Task directions: An exact copy of the data is needed, one that excludes all pictures.

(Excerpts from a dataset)
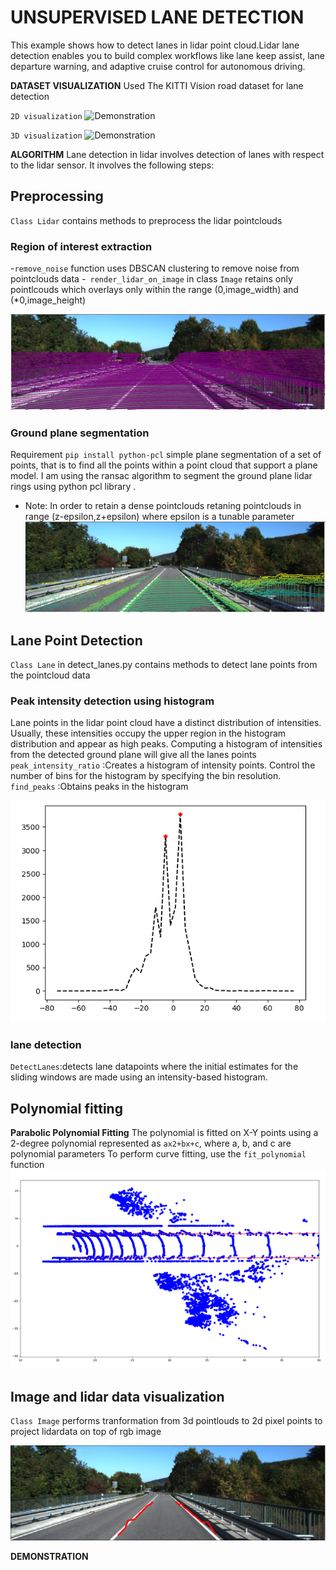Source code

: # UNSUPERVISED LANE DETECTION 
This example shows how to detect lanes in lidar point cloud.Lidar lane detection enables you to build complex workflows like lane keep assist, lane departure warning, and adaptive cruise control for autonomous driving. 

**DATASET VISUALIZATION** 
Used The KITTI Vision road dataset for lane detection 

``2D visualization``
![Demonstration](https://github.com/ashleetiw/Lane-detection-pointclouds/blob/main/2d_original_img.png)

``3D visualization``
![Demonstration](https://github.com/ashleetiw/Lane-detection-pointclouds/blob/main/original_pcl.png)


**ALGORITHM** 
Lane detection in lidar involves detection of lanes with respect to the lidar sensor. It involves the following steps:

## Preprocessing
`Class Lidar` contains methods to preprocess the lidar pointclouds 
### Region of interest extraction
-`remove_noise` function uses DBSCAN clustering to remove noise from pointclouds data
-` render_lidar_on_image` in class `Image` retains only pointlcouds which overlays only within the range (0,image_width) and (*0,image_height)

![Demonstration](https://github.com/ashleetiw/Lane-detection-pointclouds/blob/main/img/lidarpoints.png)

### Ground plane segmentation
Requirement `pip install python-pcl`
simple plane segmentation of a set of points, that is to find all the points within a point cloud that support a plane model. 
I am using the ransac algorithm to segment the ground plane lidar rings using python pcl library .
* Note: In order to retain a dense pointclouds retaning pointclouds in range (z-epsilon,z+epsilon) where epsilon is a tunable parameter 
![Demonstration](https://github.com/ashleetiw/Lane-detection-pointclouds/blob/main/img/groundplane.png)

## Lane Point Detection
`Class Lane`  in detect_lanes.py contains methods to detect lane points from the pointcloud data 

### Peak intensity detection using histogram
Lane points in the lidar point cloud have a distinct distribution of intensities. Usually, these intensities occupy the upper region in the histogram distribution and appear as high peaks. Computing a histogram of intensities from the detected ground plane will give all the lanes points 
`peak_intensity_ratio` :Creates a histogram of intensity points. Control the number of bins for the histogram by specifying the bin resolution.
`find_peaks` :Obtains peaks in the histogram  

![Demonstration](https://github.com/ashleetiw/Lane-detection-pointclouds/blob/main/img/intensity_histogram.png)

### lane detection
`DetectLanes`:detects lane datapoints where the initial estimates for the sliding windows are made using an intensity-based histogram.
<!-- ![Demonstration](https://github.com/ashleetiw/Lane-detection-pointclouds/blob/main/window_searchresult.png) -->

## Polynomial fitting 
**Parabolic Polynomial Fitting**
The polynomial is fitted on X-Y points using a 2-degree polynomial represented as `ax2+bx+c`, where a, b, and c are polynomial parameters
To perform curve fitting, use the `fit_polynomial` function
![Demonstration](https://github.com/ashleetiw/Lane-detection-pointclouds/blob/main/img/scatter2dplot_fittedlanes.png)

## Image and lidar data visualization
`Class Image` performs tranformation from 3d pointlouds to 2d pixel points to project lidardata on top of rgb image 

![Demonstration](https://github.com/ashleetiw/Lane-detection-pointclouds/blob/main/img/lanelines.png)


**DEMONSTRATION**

Answer section:
Source code

: # UNSUPERVISED LANE DETECTION 
This example shows how to detect lanes in lidar point cloud.Lidar lane detection enables you to build complex workflows like lane keep assist, lane departure warning, and adaptive cruise control for autonomous driving. 

**DATASET VISUALIZATION** 
Used The KITTI Vision road dataset for lane detection 

``2D visualization``
![Demonstration](https://github.com/ashleetiw/Lane-detection-pointclouds/blob/main/2d_original_img.png)

``3D visualization``
![Demonstration](https://github.com/ashleetiw/Lane-detection-pointclouds/blob/main/original_pcl.png)


**ALGORITHM** 
Lane detection in lidar involves detection of lanes with respect to the lidar sensor. It involves the following steps:

## Preprocessing
`Class Lidar` contains methods to preprocess the lidar pointclouds 
### Region of interest extraction
-`remove_noise` function uses DBSCAN clustering to remove noise from pointclouds data
-` render_lidar_on_image` in class `Image` retains only pointlcouds which overlays only within the range (0,image_width) and (*0,image_height)

![Demonstration](https://github.com/ashleetiw/Lane-detection-pointclouds/blob/main/img/lidarpoints.png)

### Ground plane segmentation
Requirement `pip install python-pcl`
simple plane segmentation of a set of points, that is to find all the points within a point cloud that support a plane model. 
I am using the ransac algorithm to segment the ground plane lidar rings using python pcl library .
* Note: In order to retain a dense pointclouds retaning pointclouds in range (z-epsilon,z+epsilon) where epsilon is a tunable parameter 
![Demonstration](https://github.com/ashleetiw/Lane-detection-pointclouds/blob/main/img/groundplane.png)

## Lane Point Detection
`Class Lane`  in detect_lanes.py contains methods to detect lane points from the pointcloud data 

### Peak intensity detection using histogram
Lane points in the lidar point cloud have a distinct distribution of intensities. Usually, these intensities occupy the upper region in the histogram distribution and appear as high peaks. Computing a histogram of intensities from the detected ground plane will give all the lanes points 
`peak_intensity_ratio` :Creates a histogram of intensity points. Control the number of bins for the histogram by specifying the bin resolution.
`find_peaks` :Obtains peaks in the histogram  

![Demonstration](https://github.com/ashleetiw/Lane-detection-pointclouds/blob/main/img/intensity_histogram.png)

### lane detection
`DetectLanes`:detects lane datapoints where the initial estimates for the sliding windows are made using an intensity-based histogram.
<!-- ![Demonstration](https://github.com/ashleetiw/Lane-detection-pointclouds/blob/main/window_searchresult.png) -->

## Polynomial fitting 
**Parabolic Polynomial Fitting**
The polynomial is fitted on X-Y points using a 2-degree polynomial represented as `ax2+bx+c`, where a, b, and c are polynomial parameters
To perform curve fitting, use the `fit_polynomial` function
![Demonstration](https://github.com/ashleetiw/Lane-detection-pointclouds/blob/main/img/scatter2dplot_fittedlanes.png)

## Image and lidar data visualization
`Class Image` performs tranformation from 3d pointlouds to 2d pixel points to project lidardata on top of rgb image 

![Demonstration](https://github.com/ashleetiw/Lane-detection-pointclouds/blob/main/img/lanelines.png)


**DEMONSTRATION**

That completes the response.